The students – Conner Brown, Pranjali Pare and Kyri Barton – adapted a template from Duke University as they created the lightboard for Engineering Physics 601. KU IT and the Center for Online and Distance Learning financed the project, which cost between $600 and $700, Brown said.

Rows of cool white LEDs line the internal frame of the lighboard. Sheets of low-iron glass – the same kind used in aquariums – aid the illumination. Red, blue and green markers work best on the glass surface, creating a fluorescent image that is easy to see, Brown said. Black markers don’t reflect well.

The students, who worked with Professors Chris Fischer and Michael Murray during the semester, demonstrated the board on Tuesday in Malott Hall. They aren’t sure where it will be set up permanently, but the goal is to make it available to physics faculty for recording class videos.

KU IT is installing a similar but larger lightboard in Budig Hall. It should be ready for use this summer.

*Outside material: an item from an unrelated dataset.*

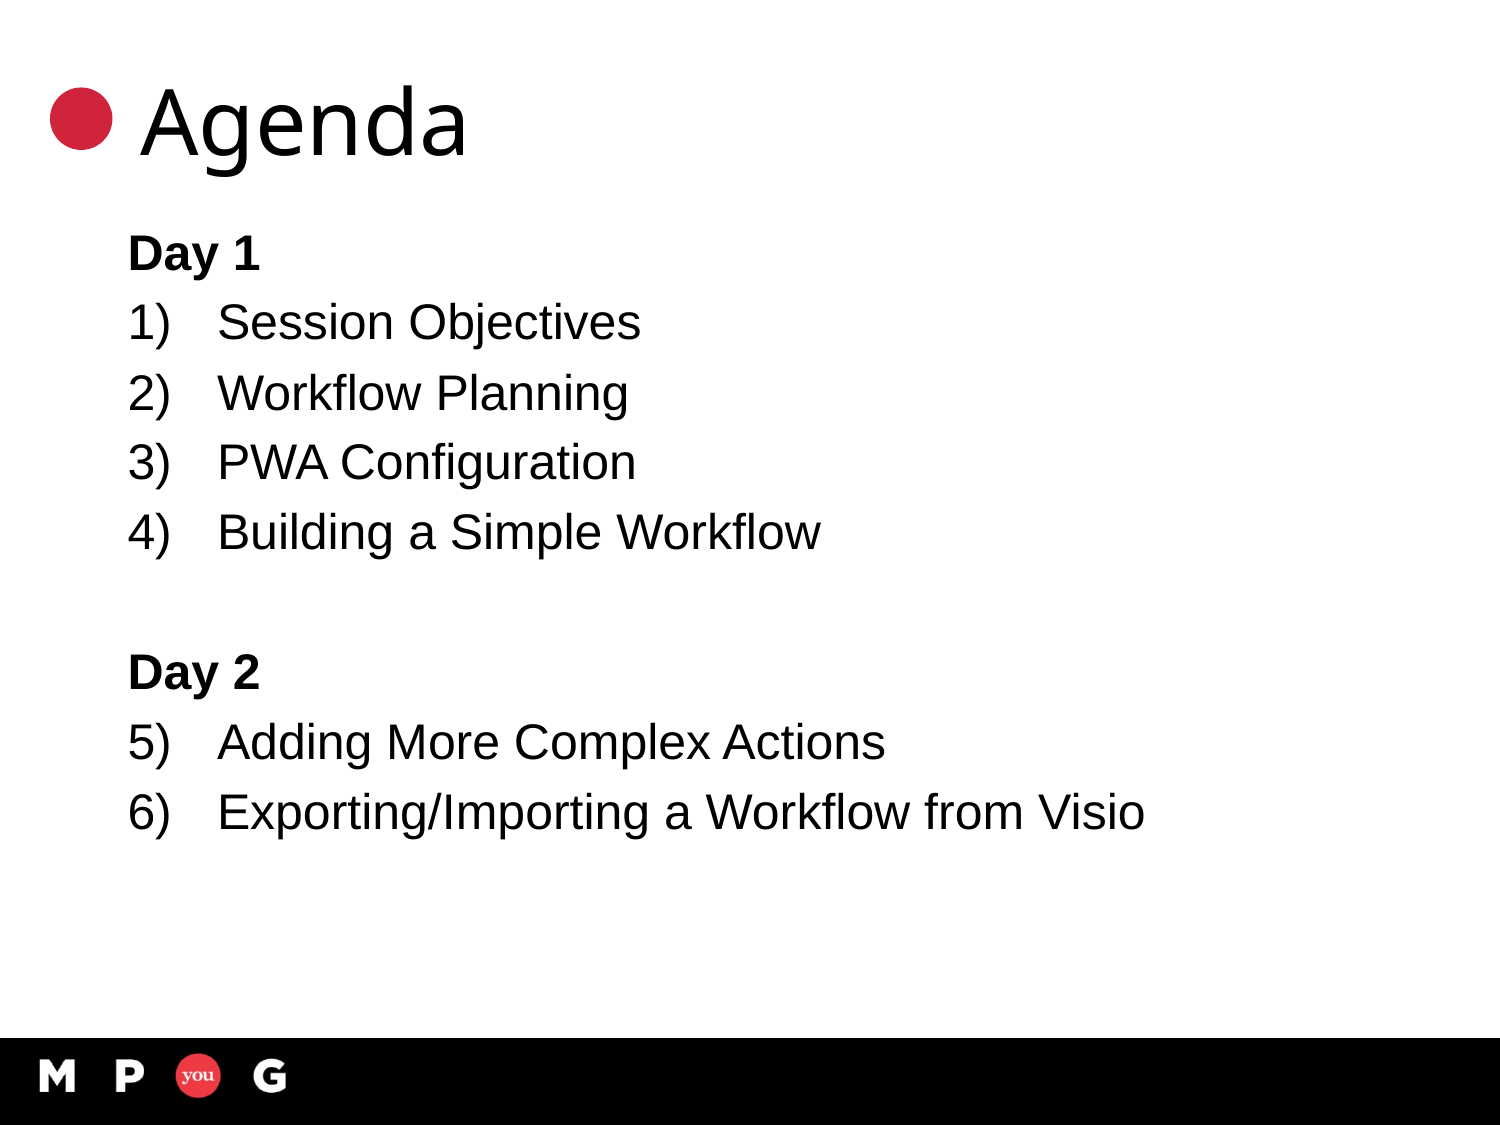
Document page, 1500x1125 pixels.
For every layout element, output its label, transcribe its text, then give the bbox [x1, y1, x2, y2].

title Agenda [124, 24, 1438, 213]
picture [37, 1052, 288, 1100]
list Day 1 Session Objectives Workflow Planning PWA Configuration Building a Simple Workflow Day 2 Adding More Complex Actions Exporting/Importing a Workflow from Visio [112, 212, 1388, 1001]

Pranjali Pare, Kyri Barton and Conner Brown with the lightboard
Pranjali Pare, Kyri Barton and Conner Brown created the lightboard in Engineering Physics 601 this semester.

Briefly …

Tennessee is the latest state to foolishly allow guns on college campuses. (Kansas will jump into that quagmire next year.) The exclusions in Tennessee’s new law caught my eye. Guns will be prohibited at sporting events and other large gatherings, and at tenure meetings. Yes, tenure meetings. … In a column in the Hechinger Report, Stephen Burd says that public research universities and land-grant colleges give a third of their financial aid to non-needy students. Unfortunately, Burd never explains what he means by “non-needy.” … Sixty-eight percent of 13- to 24-year-olds say they listen to audio on their smartphones every day, Amplifi Media reports. That’s not surprising, but it is worth thinking about as we create online course material for students. …. Far more than their predecessors, today’s college students see higher education as a consumer transaction and a means to high-paying jobs, EAB reports.